Given passage:
###

At the White Sands base in New Mexico, for example, the Army recently brought on-line a solar array of 15,500 panels. Although the panels will supply only 10 percent of the base’s electricity demand, the investment will have a clear payoff. The Army forecasts that in its first year alone, the panels will save close to a million dollars in electricity costs. The USAF has an even larger solar array at Nellis Air Force Base, outside Las Vegas. The 14-megawatt installation there supplies a quarter of the base’s power.
For its part, the Navy has been a leader in geothermal technologies. The Navy opened its first geothermal energy plant in 1987 at its China Lake Weapons Station, the airbase of Top Gun fame. The 270-megawatt facility is one of the largest geothermal plants in the country, accounting for nearly 8 percent of all the geothermal energy produced in the US.
The military is also bringing its immense market power to the task of greening the housing market. A company called Solar City has launched “SolarStrong,” a plan to install photovoltaics on 120,000 military housing units. If Solar City reaches that goal, it would be the largest residential PV project in the US.
Green energy is not just a fad for the military. According to Dr. Peter Mansoor of The Mershon Center at the Ohio State University: “Efforts by the Department of Defense to use green energy, find new conservation techniques, and develop more efficient engines for use of fossil fuels make a great deal of sense. The outcome of these efforts will be significant cost savings, fewer carbon emissions, and an improvement in the ratio of tooth to tail in US military forces.” Mansoor should know. Before he was “Professor Mansoor” he was “Colonel Mansoor”; in his final assignment he was General David Petraeus’s right-hand man in Iraq.
The case for a leaner, greener military might seem clear cut, but the military’s push into renewable energy still has sparked controversy. The Navy’s Great Green Fleet ran into stiff headwinds from critics in Congress who complained that the military was wasting money on Secretary Mabus’s biofuels push. Senator Jim Inhofe of Oklahoma said that the Pentagon “should not be wasting time perpetrating President Obama’s global warming fantasies or his ongoing war on affordable energy.” Last year the House of Representatives passed a measure barring the military from spending, purchasing, or making investments in biofuel; the program was ultimately saved by the Senate.

###

Tasks to carry out:
1) Answer these questions using the passage on military renewable energy.
(a) How many panels make up the solar array at the White Sands base?
(b) In what year did the Navy open its first geothermal energy plant?
(c) How many military housing units does the SolarStrong plan cover?
2) List every person named in the passage on military renewable energy.
3) Continue the passage on military renewable energy from its final sentence.
The material below has no connection to the passage on military renewable energy.

Text extracted from each page:
###

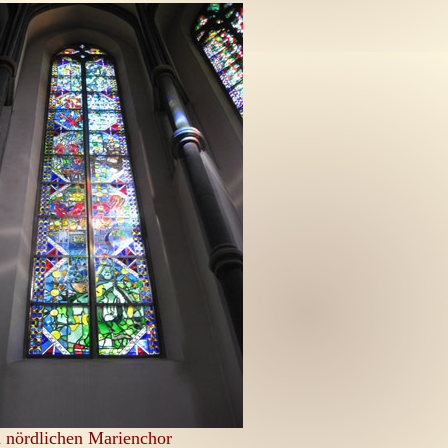
m nördlichen Marienchor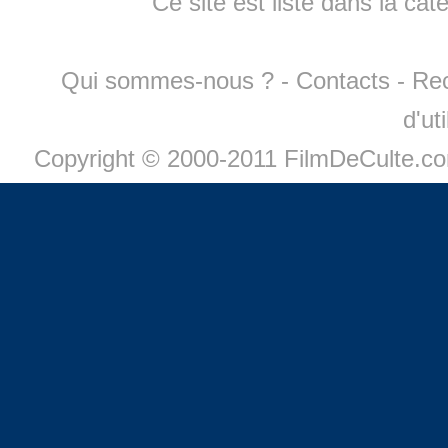
Ce site est listé dans la cat
Qui sommes-nous ?
-
Contacts
-
Re
d'ut
Copyright © 2000-2011 FilmDeCulte.c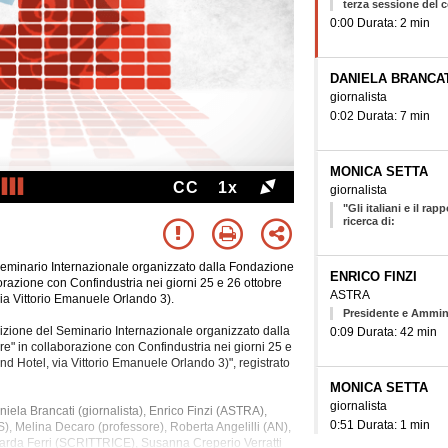
terza sessione del
0:00 Durata: 2 min
DANIELA BRANCA
giornalista
0:02 Durata: 7 min
MONICA SETTA
CC
1x
giornalista
"Gli italiani e il ra
ricerca di:
Seminario Internazionale organizzato dalla Fondazione
ENRICO FINZI
borazione con Confindustria nei giorni 25 e 26 ottobre
ASTRA
ia Vittorio Emanuele Orlando 3).
Presidente e Ammin
zione del Seminario Internazionale organizzato dalla
0:09 Durata: 42 min
re" in collaborazione con Confindustria nei giorni 25 e
nd Hotel, via Vittorio Emanuele Orlando 3)", registrato
MONICA SETTA
giornalista
niela Brancati (giornalista), Enrico Finzi (ASTRA),
0:51 Durata: 1 min
S), Melina Decaro (professore), Roberta Angelilli (AN),
arda Ferri (SCRITTRICE), Susanna Creperio Verratti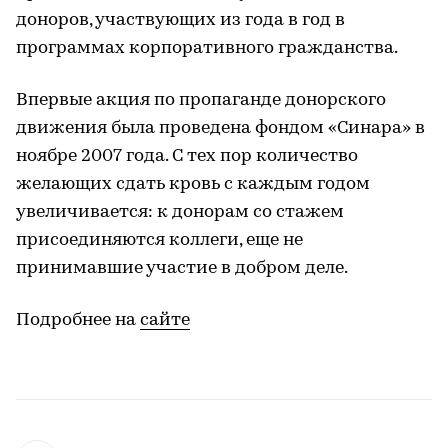
доноров, участвующих из года в год в
программах корпоративного гражданства.
Впервые акция по пропаганде донорского
движения была проведена фондом «Синара» в
ноябре 2007 года. С тех пор количество
желающих сдать кровь с каждым годом
увеличивается: к донорам со стажем
присоединяются коллеги, еще не
принимавшие участие в добром деле.
Подробнее на
сайте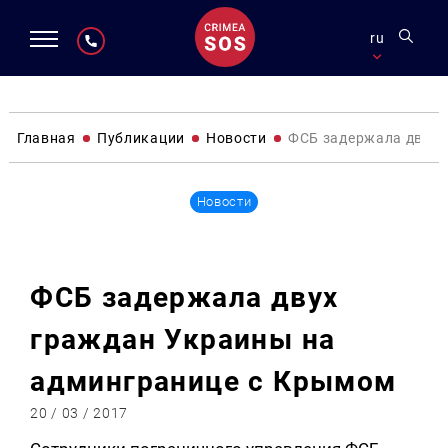
ru
Главная
Публикации
Новости
ФСБ задержала двух 
Новости
ФСБ задержала двух
граждан Украины на
админгранице с Крымом
20 / 03 / 2017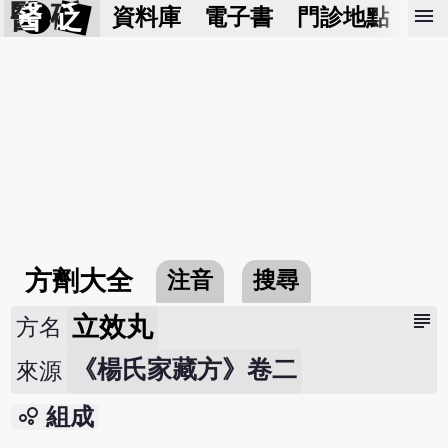
醫 砭
menu
資料庫
電子書
門診地點
預
方劑大全
注音
搜尋
subject
立效丸
方名
《楊氏家藏方》卷二
來源
bubble_chart
組成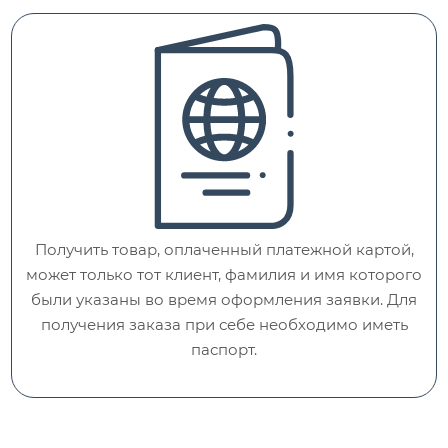
Получить товар, оплаченный платежной картой,
может только тот клиент, фамилия и имя которого
были указаны во время оформления заявки. Для
получения заказа при себе необходимо иметь
паспорт.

###

Responses:
1)
(a) 15,500
(b) 1987
(c) 120,000

2)
Dr. Peter Mansoor
General David Petraeus
Secretary Mabus
Senator Jim Inhofe
President Obama

3)
To some outside observers, the political obstruction makes little sense. Peter Singer, a fellow at the Brookings Institution and the author of Wired for War, says both boosters and critics have it wrong. “Too many people are trying to tie it [military energy initiatives] to other ‘green’ efforts, whether it’s the supporters who talk about its effect on climate change mitigation or its opponents who still want to keep their head in the sand on climate change,” Singer says. “In either case, the efforts actually have value whether climate change is in motion or not. The politics of the matter are often getting in the way of national security.”
And that, I think, is my own bottom line. As an infantry officer I can tell you that I want these technologies. I need these initiatives. I must have them, because to fail in these is more than I can bear.
There are 14 names carved in the granite of my memory, the names of dead men and women from the wars in Afghanistan and Iraq. Seventy more people I know, loved, led, and taught, lost flesh or limbs in those same conflicts. We in uniform do not pick the wars. You, the voters, choose the leaders who decide such things. But we carry the weight. New renewable energy technologies could lessen the load that you place upon us. Not all of that load, I know, but at least some of it. And, for a soldier, “some” has to be enough.